FN : le nom pourrait changer ( Philippot)

FN : le  nom pourrait changer ( Philippot)

 

Progressivement le FN se prépare à changer de nom sans le dire clairement pour l’instant. On passerait du FN au « bleu marine ». Le « marinisme » plus présentable succédant au « Front » honteux de Jean Marie le Pen Le vice-président du Front national situe Jean-Marie Le Pen à « l’ultra-droite », et dit n’avoir qu’une ligne : le « marinisme ». Il n’exclut pas que le parti change, un jour, de nom. (interview JDD)

Vous êtes vice-président du parti que Jean-Marie Le Pen a fondé. Rejetez-vous tout ou partie de son héritage politique?
Je considère que son combat contre l’immigration a été visionnaire et courageux. Cela restera à son crédit politique. Mais aujourd’hui il est dans une dérive personnelle suicidaire, il est dans la caricature. Ce qui me choque, c’est qu’il a dit souhaiter la défaite de sa fille. Dès lors, de qui souhaiterait-il la victoire? De Sarkozy ou de Hollande? C’est incohérent politiquement.

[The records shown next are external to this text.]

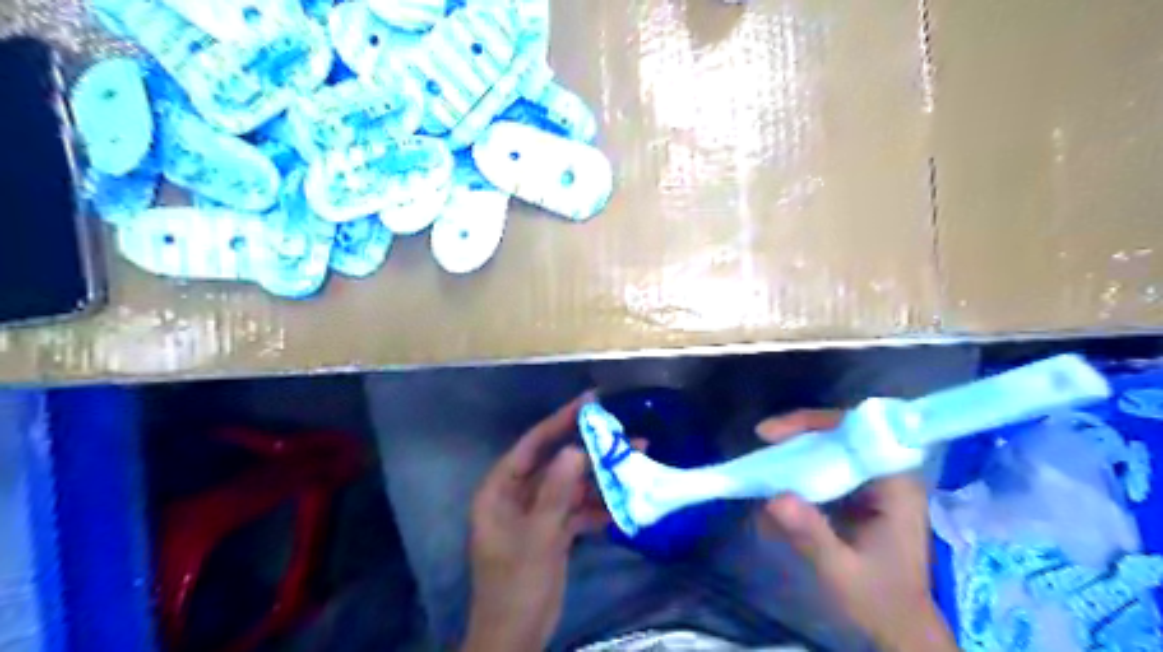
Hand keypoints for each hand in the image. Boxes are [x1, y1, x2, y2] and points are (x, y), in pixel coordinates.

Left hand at [461, 393, 612, 651]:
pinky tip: (622, 507)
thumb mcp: (537, 537)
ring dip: (600, 481)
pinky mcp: (552, 531)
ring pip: (571, 486)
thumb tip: (575, 450)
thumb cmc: (515, 586)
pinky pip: (577, 510)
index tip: (590, 402)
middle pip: (557, 463)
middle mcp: (517, 495)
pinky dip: (597, 509)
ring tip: (634, 467)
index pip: (533, 444)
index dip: (560, 420)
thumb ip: (555, 492)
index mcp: (500, 489)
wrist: (516, 638)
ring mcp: (536, 513)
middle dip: (590, 453)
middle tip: (625, 437)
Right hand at [759, 410, 959, 647]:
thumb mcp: (842, 572)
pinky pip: (831, 464)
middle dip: (799, 432)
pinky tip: (779, 475)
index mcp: (896, 486)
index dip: (814, 424)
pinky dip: (803, 465)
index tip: (775, 433)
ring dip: (798, 446)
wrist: (903, 627)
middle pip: (843, 433)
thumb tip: (773, 498)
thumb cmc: (880, 601)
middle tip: (762, 437)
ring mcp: (876, 482)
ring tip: (764, 454)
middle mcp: (889, 474)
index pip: (858, 432)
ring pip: (834, 445)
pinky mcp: (863, 492)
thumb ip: (811, 536)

 Vous associez Jean-Marie Le Pen à l’extrême droite. Et pas le FN?
Pour moi, l’extrême droite, c’est l’injure, c’est l’insulte. Le Front national refuse cette classification, il la combat. Notre mouvement, ce n’est pas l’extrême droite, c’est le patriotisme, la souveraineté, l’identité nationale, la défense des intérêts économiques et sociaux de la nation.

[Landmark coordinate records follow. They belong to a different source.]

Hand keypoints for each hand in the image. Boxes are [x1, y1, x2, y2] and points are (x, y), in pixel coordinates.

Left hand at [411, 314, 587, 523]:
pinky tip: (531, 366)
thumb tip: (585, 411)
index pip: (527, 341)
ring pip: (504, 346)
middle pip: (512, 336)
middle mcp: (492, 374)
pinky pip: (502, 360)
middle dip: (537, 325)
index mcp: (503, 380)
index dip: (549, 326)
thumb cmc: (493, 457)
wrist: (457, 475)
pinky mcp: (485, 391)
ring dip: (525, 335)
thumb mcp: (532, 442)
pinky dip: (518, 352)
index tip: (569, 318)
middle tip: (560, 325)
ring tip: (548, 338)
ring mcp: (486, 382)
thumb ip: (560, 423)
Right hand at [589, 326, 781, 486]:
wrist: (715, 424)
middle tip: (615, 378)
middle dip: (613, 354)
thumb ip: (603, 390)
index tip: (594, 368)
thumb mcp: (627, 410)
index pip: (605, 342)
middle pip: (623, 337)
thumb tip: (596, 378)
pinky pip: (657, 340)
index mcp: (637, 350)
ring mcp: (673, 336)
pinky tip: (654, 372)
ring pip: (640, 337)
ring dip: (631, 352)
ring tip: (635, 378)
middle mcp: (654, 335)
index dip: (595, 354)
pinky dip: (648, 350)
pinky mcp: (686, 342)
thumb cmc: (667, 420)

Craignez-vous que l’Association des amis de Jean-Marie Le Pen, dont l’intéressé vient d’annoncer la création, attire beaucoup de militants?
Sur 85.000 adhérents, seuls 12 ont rendu leur carte. Cette association sera epsilonesque dans le débat public. Elle rassemblera quelques aigris et jaloux dont on ne veut surtout pas au FN.

Souhaitez-vous que le Front national change de nom?
Le nom du parti n’est pas sacré, il n’y a rien de sacré en politique. Mais la question n’est pas d’actualité. Si c’était pour faire du marketing à l’américaine, façon Bush ou Sarkozy, alors, non merci.